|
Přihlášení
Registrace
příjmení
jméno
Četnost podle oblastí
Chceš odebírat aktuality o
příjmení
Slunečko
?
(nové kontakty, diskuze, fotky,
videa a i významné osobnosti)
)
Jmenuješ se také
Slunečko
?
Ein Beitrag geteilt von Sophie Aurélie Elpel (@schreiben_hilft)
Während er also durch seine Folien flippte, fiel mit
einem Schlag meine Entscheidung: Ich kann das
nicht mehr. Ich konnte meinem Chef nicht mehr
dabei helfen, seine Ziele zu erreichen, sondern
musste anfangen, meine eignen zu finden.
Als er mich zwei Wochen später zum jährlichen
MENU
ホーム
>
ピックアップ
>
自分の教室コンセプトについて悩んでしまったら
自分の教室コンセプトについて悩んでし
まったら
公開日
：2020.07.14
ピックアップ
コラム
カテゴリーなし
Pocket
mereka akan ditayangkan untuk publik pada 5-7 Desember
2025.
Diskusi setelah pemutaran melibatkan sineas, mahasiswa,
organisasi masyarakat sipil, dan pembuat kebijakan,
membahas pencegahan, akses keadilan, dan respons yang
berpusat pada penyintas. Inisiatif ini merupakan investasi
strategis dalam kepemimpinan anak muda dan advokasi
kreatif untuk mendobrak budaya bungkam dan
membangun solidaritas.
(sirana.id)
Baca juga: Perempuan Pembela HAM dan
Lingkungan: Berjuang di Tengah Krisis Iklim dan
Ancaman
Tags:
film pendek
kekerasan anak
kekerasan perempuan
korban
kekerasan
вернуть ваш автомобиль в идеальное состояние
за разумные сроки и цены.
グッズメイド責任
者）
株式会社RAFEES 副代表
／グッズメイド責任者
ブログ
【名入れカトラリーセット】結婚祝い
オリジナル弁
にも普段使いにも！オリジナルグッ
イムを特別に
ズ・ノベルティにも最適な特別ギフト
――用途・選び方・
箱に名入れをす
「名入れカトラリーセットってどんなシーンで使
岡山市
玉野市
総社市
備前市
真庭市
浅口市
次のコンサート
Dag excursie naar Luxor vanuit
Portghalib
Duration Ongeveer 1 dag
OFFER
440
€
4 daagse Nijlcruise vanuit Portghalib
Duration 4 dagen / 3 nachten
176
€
________________
• _Exercise goal_: Give the lines from the beginning through the line containing "organisasi masyarakat sipil, dan" as a numbered list, leaving out any blank lines.

• _Finished task_:
1. |
2. Přihlášení
3. Registrace
4. příjmení
5. jméno
6. Četnost podle oblastí
7. Chceš odebírat aktuality o
8. příjmení
9. Slunečko
10. ?
11. (nové kontakty, diskuze, fotky,
12. videa a i významné osobnosti)
13. )
14. Jmenuješ se také
15. Slunečko
16. ?
17. Ein Beitrag geteilt von Sophie Aurélie Elpel (@schreiben_hilft)
18. Während er also durch seine Folien flippte, fiel mit
19. einem Schlag meine Entscheidung: Ich kann das
20. nicht mehr. Ich konnte meinem Chef nicht mehr
21. dabei helfen, seine Ziele zu erreichen, sondern
22. musste anfangen, meine eignen zu finden.
23. Als er mich zwei Wochen später zum jährlichen
24. MENU
25. ホーム
26. >
27. ピックアップ
28. >
29. 自分の教室コンセプトについて悩んでしまったら
30. 自分の教室コンセプトについて悩んでし
31. まったら
32. 公開日
33. ：2020.07.14
34. ピックアップ
35. コラム
36. カテゴリーなし
37. Pocket
38. mereka akan ditayangkan untuk publik pada 5-7 Desember
39. 2025.
40. Diskusi setelah pemutaran melibatkan sineas, mahasiswa,
41. organisasi masyarakat sipil, dan pembuat kebijakan,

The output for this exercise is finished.